Dataset rows
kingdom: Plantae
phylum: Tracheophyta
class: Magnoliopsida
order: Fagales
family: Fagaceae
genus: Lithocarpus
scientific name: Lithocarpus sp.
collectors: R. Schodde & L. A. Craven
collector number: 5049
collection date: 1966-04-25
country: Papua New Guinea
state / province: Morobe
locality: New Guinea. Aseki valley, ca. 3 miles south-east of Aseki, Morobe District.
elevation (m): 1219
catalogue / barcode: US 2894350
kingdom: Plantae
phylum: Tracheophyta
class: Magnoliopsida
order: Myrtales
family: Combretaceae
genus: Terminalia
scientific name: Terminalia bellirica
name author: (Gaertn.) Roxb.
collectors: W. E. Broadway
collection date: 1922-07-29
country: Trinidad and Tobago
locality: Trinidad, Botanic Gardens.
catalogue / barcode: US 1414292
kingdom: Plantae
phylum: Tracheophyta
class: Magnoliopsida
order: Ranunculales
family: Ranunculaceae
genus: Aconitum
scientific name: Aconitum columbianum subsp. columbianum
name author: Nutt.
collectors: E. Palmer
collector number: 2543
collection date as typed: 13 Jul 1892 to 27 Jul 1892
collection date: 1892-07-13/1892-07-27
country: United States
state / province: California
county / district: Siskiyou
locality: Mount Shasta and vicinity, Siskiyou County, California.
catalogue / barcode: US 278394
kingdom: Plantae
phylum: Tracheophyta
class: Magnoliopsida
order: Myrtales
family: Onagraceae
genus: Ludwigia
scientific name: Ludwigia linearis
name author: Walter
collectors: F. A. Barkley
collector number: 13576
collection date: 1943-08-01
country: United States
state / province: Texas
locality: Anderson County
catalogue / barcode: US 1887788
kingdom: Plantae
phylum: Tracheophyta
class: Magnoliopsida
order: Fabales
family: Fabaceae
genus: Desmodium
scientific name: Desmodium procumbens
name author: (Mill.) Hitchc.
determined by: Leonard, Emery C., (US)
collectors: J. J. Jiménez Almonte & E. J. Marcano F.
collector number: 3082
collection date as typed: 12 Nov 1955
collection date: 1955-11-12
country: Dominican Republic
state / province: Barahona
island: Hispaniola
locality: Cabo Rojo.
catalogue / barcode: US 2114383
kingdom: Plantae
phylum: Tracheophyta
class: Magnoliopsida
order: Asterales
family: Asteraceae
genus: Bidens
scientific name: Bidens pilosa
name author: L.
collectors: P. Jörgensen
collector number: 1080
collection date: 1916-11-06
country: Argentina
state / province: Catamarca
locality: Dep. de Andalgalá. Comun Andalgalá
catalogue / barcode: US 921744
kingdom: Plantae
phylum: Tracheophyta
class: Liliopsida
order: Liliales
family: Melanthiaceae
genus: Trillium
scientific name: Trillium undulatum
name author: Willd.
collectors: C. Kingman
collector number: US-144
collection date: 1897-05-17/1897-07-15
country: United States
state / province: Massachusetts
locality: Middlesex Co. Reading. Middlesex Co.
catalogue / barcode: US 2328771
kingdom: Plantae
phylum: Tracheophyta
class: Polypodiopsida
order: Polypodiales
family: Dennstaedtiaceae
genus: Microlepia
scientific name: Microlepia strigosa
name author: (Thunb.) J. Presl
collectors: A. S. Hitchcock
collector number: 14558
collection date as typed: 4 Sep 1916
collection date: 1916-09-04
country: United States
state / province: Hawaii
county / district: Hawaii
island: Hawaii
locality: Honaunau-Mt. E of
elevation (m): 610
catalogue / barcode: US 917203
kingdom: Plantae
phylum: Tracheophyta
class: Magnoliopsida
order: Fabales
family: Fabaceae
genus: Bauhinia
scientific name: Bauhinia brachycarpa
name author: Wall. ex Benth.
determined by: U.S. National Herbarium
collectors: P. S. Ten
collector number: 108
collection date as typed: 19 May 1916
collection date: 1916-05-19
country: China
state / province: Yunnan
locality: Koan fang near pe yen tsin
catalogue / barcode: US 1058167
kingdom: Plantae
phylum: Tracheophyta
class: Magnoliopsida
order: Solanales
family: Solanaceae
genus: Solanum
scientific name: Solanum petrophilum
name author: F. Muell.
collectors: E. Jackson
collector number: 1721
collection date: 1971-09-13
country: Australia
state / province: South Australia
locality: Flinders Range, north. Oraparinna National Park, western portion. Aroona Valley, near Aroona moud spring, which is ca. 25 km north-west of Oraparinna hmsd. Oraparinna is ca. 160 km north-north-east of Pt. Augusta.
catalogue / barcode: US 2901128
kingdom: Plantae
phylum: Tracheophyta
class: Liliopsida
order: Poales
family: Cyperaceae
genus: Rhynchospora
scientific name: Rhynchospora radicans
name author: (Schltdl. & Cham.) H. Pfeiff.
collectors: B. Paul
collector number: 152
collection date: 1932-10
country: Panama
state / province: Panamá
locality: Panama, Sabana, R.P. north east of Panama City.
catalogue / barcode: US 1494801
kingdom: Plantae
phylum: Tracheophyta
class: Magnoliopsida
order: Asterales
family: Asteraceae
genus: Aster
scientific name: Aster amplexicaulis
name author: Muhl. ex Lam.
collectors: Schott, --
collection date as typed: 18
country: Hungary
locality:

TASK BRIEF: Arrange every line of the data above as a numbered list, leaving out any blank lines.

TASK OUTPUT:
1. kingdom: Plantae
2. phylum: Tracheophyta
3. class: Magnoliopsida
4. order: Fagales
5. family: Fagaceae
6. genus: Lithocarpus
7. scientific name: Lithocarpus sp.
8. collectors: R. Schodde & L. A. Craven
9. collector number: 5049
10. collection date: 1966-04-25
11. country: Papua New Guinea
12. state / province: Morobe
13. locality: New Guinea. Aseki valley, ca. 3 miles south-east of Aseki, Morobe District.
14. elevation (m): 1219
15. catalogue / barcode: US 2894350
16. kingdom: Plantae
17. phylum: Tracheophyta
18. class: Magnoliopsida
19. order: Myrtales
20. family: Combretaceae
21. genus: Terminalia
22. scientific name: Terminalia bellirica
23. name author: (Gaertn.) Roxb.
24. collectors: W. E. Broadway
25. collection date: 1922-07-29
26. country: Trinidad and Tobago
27. locality: Trinidad, Botanic Gardens.
28. catalogue / barcode: US 1414292
29. kingdom: Plantae
30. phylum: Tracheophyta
31. class: Magnoliopsida
32. order: Ranunculales
33. family: Ranunculaceae
34. genus: Aconitum
35. scientific name: Aconitum columbianum subsp. columbianum
36. name author: Nutt.
37. collectors: E. Palmer
38. collector number: 2543
39. collection date as typed: 13 Jul 1892 to 27 Jul 1892
40. collection date: 1892-07-13/1892-07-27
41. country: United States
42. state / province: California
43. county / district: Siskiyou
44. locality: Mount Shasta and vicinity, Siskiyou County, California.
45. catalogue / barcode: US 278394
46. kingdom: Plantae
47. phylum: Tracheophyta
48. class: Magnoliopsida
49. order: Myrtales
50. family: Onagraceae
51. genus: Ludwigia
52. scientific name: Ludwigia linearis
53. name author: Walter
54. collectors: F. A. Barkley
55. collector number: 13576
56. collection date: 1943-08-01
57. country: United States
58. state / province: Texas
59. locality: Anderson County
60. catalogue / barcode: US 1887788
61. kingdom: Plantae
62. phylum: Tracheophyta
63. class: Magnoliopsida
64. order: Fabales
65. family: Fabaceae
66. genus: Desmodium
67. scientific name: Desmodium procumbens
68. name author: (Mill.) Hitchc.
69. determined by: Leonard, Emery C., (US)
70. collectors: J. J. Jiménez Almonte & E. J. Marcano F.
71. collector number: 3082
72. collection date as typed: 12 Nov 1955
73. collection date: 1955-11-12
74. country: Dominican Republic
75. state / province: Barahona
76. island: Hispaniola
77. locality: Cabo Rojo.
78. catalogue / barcode: US 2114383
79. kingdom: Plantae
80. phylum: Tracheophyta
81. class: Magnoliopsida
82. order: Asterales
83. family: Asteraceae
84. genus: Bidens
85. scientific name: Bidens pilosa
86. name author: L.
87. collectors: P. Jörgensen
88. collector number: 1080
89. collection date: 1916-11-06
90. country: Argentina
91. state / province: Catamarca
92. locality: Dep. de Andalgalá. Comun Andalgalá
93. catalogue / barcode: US 921744
94. kingdom: Plantae
95. phylum: Tracheophyta
96. class: Liliopsida
97. order: Liliales
98. family: Melanthiaceae
99. genus: Trillium
100. scientific name: Trillium undulatum
101. name author: Willd.
102. collectors: C. Kingman
103. collector number: US-144
104. collection date: 1897-05-17/1897-07-15
105. country: United States
106. state / province: Massachusetts
107. locality: Middlesex Co. Reading. Middlesex Co.
108. catalogue / barcode: US 2328771
109. kingdom: Plantae
110. phylum: Tracheophyta
111. class: Polypodiopsida
112. order: Polypodiales
113. family: Dennstaedtiaceae
114. genus: Microlepia
115. scientific name: Microlepia strigosa
116. name author: (Thunb.) J. Presl
117. collectors: A. S. Hitchcock
118. collector number: 14558
119. collection date as typed: 4 Sep 1916
120. collection date: 1916-09-04
121. country: United States
122. state / province: Hawaii
123. county / district: Hawaii
124. island: Hawaii
125. locality: Honaunau-Mt. E of
126. elevation (m): 610
127. catalogue / barcode: US 917203
128. kingdom: Plantae
129. phylum: Tracheophyta
130. class: Magnoliopsida
131. order: Fabales
132. family: Fabaceae
133. genus: Bauhinia
134. scientific name: Bauhinia brachycarpa
135. name author: Wall. ex Benth.
136. determined by: U.S. National Herbarium
137. collectors: P. S. Ten
138. collector number: 108
139. collection date as typed: 19 May 1916
140. collection date: 1916-05-19
141. country: China
142. state / province: Yunnan
143. locality: Koan fang near pe yen tsin
144. catalogue / barcode: US 1058167
145. kingdom: Plantae
146. phylum: Tracheophyta
147. class: Magnoliopsida
148. order: Solanales
149. family: Solanaceae
150. genus: Solanum
151. scientific name: Solanum petrophilum
152. name author: F. Muell.
153. collectors: E. Jackson
154. collector number: 1721
155. collection date: 1971-09-13
156. country: Australia
157. state / province: South Australia
158. locality: Flinders Range, north. Oraparinna National Park, western portion. Aroona Valley, near Aroona moud spring, which is ca. 25 km north-west of Oraparinna hmsd. Oraparinna is ca. 160 km north-north-east of Pt. Augusta.
159. catalogue / barcode: US 2901128
160. kingdom: Plantae
161. phylum: Tracheophyta
162. class: Liliopsida
163. order: Poales
164. family: Cyperaceae
165. genus: Rhynchospora
166. scientific name: Rhynchospora radicans
167. name author: (Schltdl. & Cham.) H. Pfeiff.
168. collectors: B. Paul
169. collector number: 152
170. collection date: 1932-10
171. country: Panama
172. state / province: Panamá
173. locality: Panama, Sabana, R.P. north east of Panama City.
174. catalogue / barcode: US 1494801
175. kingdom: Plantae
176. phylum: Tracheophyta
177. class: Magnoliopsida
178. order: Asterales
179. family: Asteraceae
180. genus: Aster
181. scientific name: Aster amplexicaulis
182. name author: Muhl. ex Lam.
183. collectors: Schott, --
184. collection date as typed: 18
185. country: Hungary
186. locality:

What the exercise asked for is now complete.